> [Provided data]:

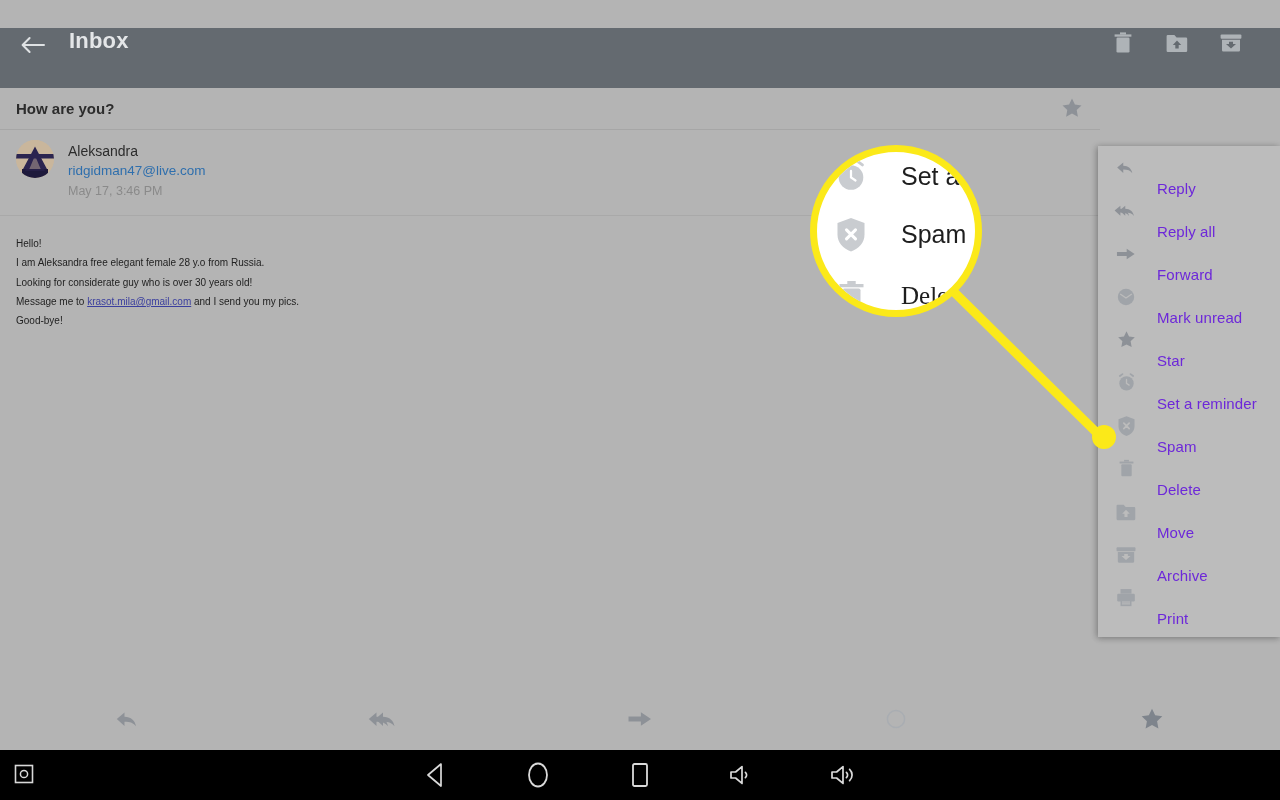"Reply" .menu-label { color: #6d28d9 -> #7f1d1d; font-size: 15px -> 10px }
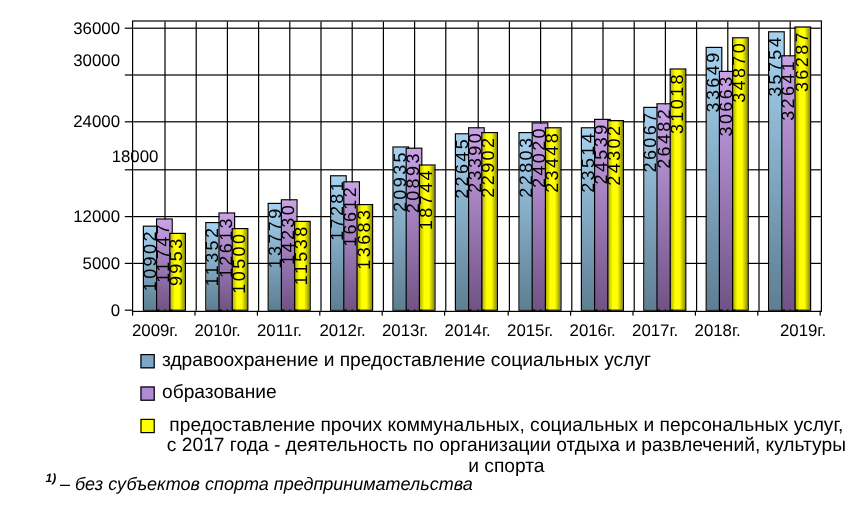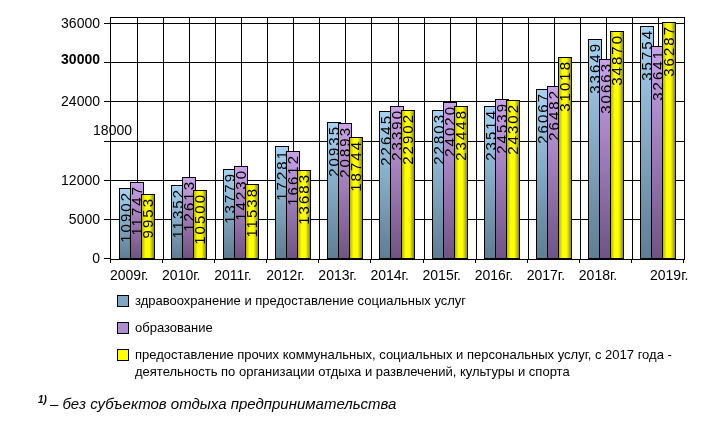"30000" div.ylabel { font-weight: bold -> none; top: 50px -> 41px }
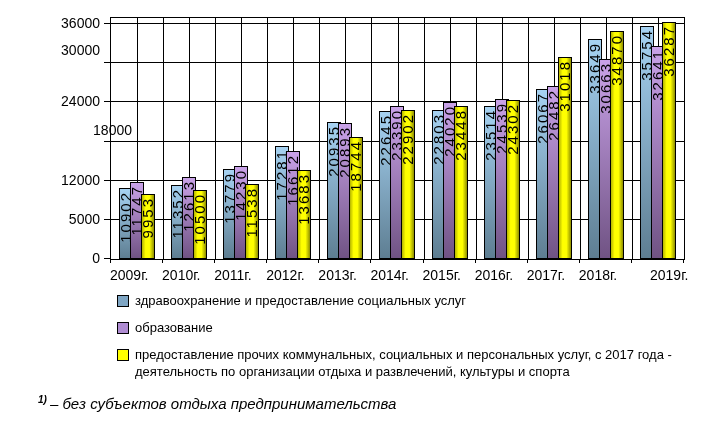"здравоохранение и предоставление" .legend-text { font-size: 13px -> 16px; text-align: none -> center }
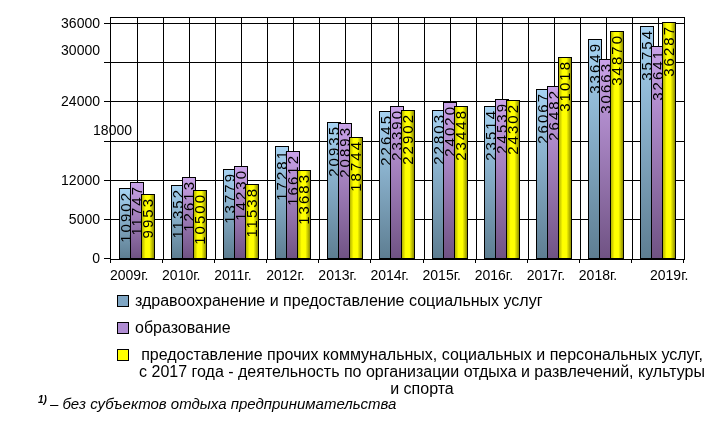"– без субъектов отдыха" span { text: отдыха -> спорта }
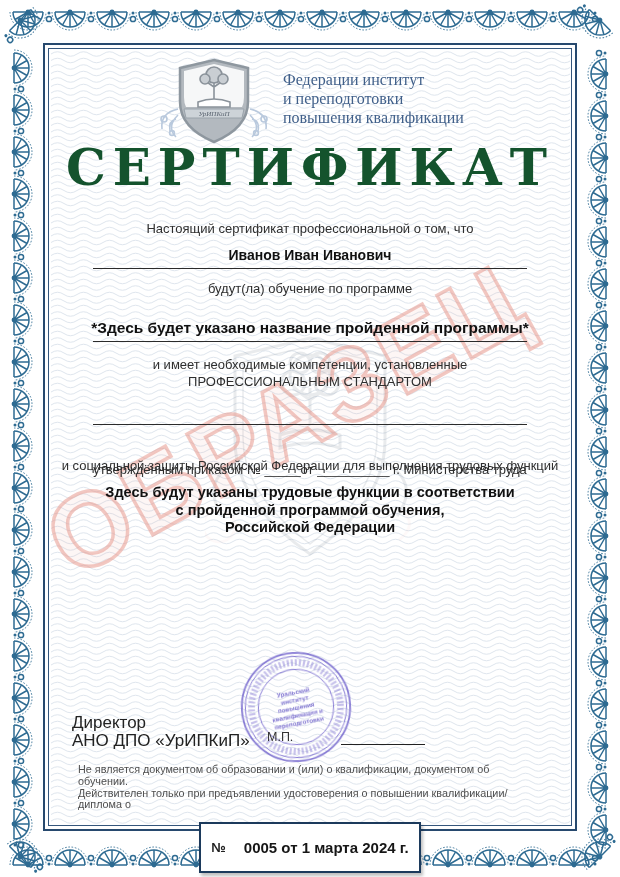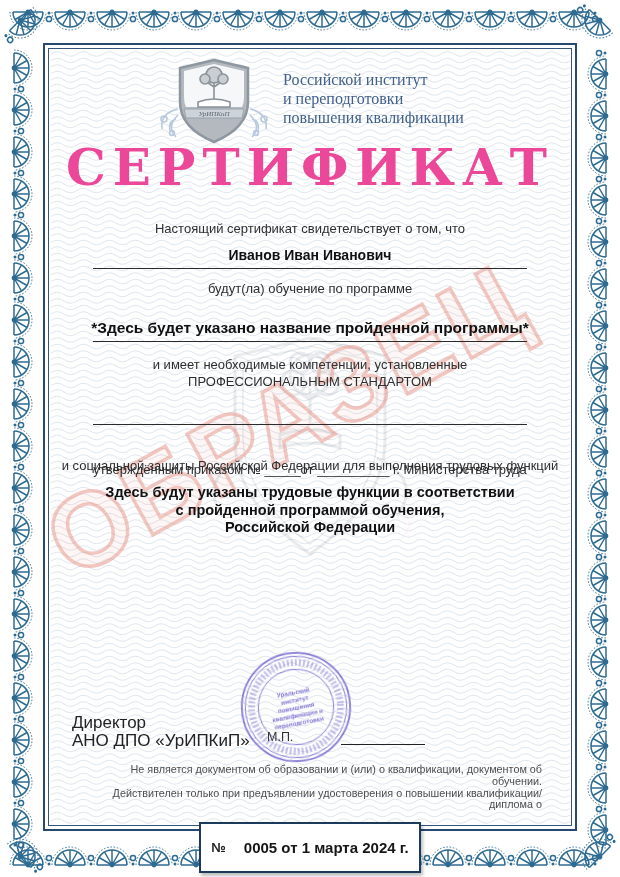"Российской институт" div { text: Российской -> Федерации }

> [Exercise brief]: For each line above, output its wording exactly and leave out any picture.

> [Written response]:
"Reply" .menu-label { color: #6d28d9 -> #7f1d1d; font-size: 15px -> 10px }
"30000" div.ylabel { font-weight: bold -> none; top: 50px -> 41px }
"здравоохранение и предоставление" .legend-text { font-size: 13px -> 16px; text-align: none -> center }
"– без субъектов отдыха" span { text: отдыха -> спорта }
"Российской институт" div { text: Российской -> Федерации }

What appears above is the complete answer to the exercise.